ULUSAL EGEMENLİK SERVETİ ATATÜRK’ÜN EMANETİ

Yüz yıla yakındır ulaşma amacıyla mücadele verdiğimiz, uğruna baskılara, acılara katlandığımız laik, demokratik parlamenter sistemimiz şimdi bize çok mu görülüyor? Ulusal bağımsızlık savaşıyla dünyaya örnek olmuş bir ulusa büyük önder Atatürk’ün layık görüp armağan ve emanet ettiği ulusal egemenlik servetini bile isteye elden çıkarmaya razı olabilir miyiz? Rejimi değiştirmek bu kadar kolay ve bir çırpıda olabilecek şey mi? Başımıza illa ki bir padişah, omuzları sırmalı bir Abdülhamit mi gerekiyor? Hayır. Biz çoktan öğrendik ki; milyonların aklı ve vicdanı bir kişinin akıl, vicdan ve sağduyusundan mutlak biçimde daha yüksektir. İsterse o kişi bulunmaz biri olsun. Tek akla, tek adama teslim olmak tarih boyunca her zaman ve pek çok örneğiyle halkları ve ülkeleri perişan etmiş, felakete sürüklemiştir. Toplumlar denetlenmeyen kişisel anlayış, hırs ve inançlardan büyük zararlar görebilir.

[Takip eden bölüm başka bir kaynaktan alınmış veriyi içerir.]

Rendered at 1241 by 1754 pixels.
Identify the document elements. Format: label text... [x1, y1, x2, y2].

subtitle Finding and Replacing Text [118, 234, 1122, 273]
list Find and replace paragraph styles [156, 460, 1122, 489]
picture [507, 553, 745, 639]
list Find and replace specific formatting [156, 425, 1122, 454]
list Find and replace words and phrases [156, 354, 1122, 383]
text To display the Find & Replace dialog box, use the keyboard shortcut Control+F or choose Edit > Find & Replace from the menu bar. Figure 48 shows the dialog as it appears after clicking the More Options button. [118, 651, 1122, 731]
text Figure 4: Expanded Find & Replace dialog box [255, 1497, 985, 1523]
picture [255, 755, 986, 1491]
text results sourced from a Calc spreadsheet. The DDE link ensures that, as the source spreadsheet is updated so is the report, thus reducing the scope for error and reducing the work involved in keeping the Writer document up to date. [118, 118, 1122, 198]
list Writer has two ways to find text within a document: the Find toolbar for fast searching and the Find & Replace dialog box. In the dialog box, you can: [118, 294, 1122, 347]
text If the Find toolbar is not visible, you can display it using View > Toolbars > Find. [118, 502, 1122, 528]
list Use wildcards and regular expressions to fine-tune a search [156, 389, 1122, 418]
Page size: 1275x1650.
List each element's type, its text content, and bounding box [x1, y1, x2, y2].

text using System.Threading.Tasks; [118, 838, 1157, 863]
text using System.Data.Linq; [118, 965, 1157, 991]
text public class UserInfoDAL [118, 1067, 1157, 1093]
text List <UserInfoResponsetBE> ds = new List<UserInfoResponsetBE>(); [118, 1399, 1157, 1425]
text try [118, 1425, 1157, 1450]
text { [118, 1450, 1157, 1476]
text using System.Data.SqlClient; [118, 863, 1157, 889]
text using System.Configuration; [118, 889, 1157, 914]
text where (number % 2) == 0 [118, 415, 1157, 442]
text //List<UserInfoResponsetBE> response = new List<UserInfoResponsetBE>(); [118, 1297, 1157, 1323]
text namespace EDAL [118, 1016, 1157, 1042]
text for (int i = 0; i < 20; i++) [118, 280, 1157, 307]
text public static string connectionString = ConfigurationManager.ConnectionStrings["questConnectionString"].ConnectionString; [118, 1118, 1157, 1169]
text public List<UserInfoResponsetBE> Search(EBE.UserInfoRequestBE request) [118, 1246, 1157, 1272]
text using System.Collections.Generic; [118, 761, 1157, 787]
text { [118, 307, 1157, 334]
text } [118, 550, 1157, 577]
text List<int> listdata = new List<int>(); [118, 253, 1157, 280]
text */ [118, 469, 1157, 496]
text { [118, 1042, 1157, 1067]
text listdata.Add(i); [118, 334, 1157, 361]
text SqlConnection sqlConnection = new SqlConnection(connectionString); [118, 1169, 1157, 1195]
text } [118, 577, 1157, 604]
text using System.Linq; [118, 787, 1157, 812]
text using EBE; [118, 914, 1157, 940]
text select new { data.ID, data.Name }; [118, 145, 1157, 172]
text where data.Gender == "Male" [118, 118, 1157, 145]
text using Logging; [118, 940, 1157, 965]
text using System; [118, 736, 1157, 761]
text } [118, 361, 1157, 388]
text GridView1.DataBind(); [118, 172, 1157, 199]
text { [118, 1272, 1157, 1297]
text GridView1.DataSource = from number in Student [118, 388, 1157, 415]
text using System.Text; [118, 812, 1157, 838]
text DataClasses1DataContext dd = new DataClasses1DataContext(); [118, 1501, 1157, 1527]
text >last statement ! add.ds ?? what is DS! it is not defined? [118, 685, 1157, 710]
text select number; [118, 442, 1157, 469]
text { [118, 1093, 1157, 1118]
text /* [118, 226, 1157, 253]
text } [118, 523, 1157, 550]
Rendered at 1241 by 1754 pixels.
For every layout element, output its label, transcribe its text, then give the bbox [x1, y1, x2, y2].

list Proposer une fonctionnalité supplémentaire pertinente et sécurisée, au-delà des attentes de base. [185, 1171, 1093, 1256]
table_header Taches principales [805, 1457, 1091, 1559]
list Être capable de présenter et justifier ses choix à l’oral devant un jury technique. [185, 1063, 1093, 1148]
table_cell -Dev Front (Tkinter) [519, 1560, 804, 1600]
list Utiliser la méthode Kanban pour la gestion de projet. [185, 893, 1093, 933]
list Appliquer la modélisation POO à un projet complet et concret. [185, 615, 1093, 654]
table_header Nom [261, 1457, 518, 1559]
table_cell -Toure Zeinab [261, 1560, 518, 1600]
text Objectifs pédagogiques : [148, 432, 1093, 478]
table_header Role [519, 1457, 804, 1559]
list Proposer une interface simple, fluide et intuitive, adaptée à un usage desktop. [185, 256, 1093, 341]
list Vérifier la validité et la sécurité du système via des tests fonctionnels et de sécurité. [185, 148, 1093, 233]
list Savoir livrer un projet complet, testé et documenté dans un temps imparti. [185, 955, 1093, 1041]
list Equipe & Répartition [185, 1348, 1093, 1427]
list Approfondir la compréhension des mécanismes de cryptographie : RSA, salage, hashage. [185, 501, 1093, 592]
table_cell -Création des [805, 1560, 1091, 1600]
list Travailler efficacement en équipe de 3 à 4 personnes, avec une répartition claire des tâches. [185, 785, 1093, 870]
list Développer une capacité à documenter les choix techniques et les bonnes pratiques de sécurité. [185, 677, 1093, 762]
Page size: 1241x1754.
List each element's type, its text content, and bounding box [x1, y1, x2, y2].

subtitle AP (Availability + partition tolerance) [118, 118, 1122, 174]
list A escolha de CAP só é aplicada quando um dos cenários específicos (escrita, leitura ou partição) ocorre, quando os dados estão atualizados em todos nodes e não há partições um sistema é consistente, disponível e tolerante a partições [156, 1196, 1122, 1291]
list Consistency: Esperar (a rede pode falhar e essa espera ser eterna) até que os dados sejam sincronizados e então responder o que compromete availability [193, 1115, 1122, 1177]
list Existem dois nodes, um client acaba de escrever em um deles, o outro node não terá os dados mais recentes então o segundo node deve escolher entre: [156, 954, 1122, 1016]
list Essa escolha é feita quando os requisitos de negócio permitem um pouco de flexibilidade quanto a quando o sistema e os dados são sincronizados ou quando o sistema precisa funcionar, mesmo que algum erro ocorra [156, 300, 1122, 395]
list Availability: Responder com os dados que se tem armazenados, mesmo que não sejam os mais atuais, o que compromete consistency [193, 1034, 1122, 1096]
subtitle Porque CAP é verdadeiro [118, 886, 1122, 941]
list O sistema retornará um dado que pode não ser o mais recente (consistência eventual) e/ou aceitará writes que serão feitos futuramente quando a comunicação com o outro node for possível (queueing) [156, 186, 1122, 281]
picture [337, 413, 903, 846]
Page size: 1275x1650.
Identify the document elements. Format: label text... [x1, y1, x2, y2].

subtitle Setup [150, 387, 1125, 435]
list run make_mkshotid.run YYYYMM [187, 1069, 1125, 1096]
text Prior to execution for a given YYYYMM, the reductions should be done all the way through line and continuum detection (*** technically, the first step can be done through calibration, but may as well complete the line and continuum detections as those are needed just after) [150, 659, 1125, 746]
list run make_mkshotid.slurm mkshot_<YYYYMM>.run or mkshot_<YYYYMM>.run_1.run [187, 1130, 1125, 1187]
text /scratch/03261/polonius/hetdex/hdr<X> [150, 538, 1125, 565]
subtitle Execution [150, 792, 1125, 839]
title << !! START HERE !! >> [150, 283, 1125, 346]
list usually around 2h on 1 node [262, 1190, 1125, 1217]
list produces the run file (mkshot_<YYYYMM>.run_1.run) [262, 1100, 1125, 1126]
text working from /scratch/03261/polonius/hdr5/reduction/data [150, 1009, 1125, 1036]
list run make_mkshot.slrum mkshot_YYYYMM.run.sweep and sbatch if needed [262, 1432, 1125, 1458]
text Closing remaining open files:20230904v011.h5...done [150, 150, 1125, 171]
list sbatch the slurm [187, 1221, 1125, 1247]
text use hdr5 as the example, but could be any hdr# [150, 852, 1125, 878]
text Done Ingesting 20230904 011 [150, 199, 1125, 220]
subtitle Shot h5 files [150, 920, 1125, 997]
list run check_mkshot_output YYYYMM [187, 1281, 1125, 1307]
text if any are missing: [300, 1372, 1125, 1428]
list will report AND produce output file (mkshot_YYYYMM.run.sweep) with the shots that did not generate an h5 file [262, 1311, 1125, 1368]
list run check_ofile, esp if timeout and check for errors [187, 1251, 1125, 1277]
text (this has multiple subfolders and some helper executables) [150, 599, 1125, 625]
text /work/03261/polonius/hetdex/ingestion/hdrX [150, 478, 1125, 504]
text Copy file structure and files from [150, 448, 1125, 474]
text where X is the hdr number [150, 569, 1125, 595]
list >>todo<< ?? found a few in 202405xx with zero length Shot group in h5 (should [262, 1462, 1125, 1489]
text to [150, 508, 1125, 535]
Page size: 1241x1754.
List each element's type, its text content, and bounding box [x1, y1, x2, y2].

TOPLUMSAL BARIŞ VE UZLAŞMA İHTİYACI

Oya sunulan değişiklikleri ve başkanlık sistemini incelikleriyle anlayıp öğrenmeden, iyice ölçüp biçmeden kabul etmek toplum olarak bizi çok zor durumlara düşürebilir ve geri dönüş yolumuz çok çatallı ve uzun olabilir. Demok-ratik parlamenter sistemle tek adam diktası asla bağdaşmaz. Başkanlı ülkelerde karar sahibi güçlü meclisler ve denetleme kurumları vardır. Bize önerilen ise hepsini kaldırıp millet meclisini işlevsiz, sembolik bir duruma getiriyor. Demokrasimiz henüz özlenen yere varmamış, eksikleri olsa da devam eden bir yolculuktur. Biraz topaldır ama kökten değiştirmek yerine eksikleri giderilebilir. Bizi dünyada çağdaş bir yere oturtan laik, demokratik genç cumhuriyetimizi, bu değerli mirası korumak hepimizin görevidir. Bundan kendi elimizle ve oyumuzla vazgeçemeyiz. Birkaç kuşaktır, kendi kendini yöneten bir halk olarak bu soylu hakkımızı neden birileri öyle istiyor diye terk edelim ki! Bir buyrukçunun kuşkulu iradesine ihtiyacımız mı var? Yok, hayır!.

Bugün en çok toplumsal barış ve uzlaşmaya ihtiyacımız var. Önemli bir kavşak noktasında gereksiz ve kararsız siyasetler yüzünden bölünmek yerine el ele verip sorunları hep birlikte çözmeye çalışalım. Bizi çıkmazlara savrulmaktan koruyacak tek yol budur. Türkiye Cumhuriyeti için asıl “varlık yokluk sorunu” da ona sahip çıkmaktır.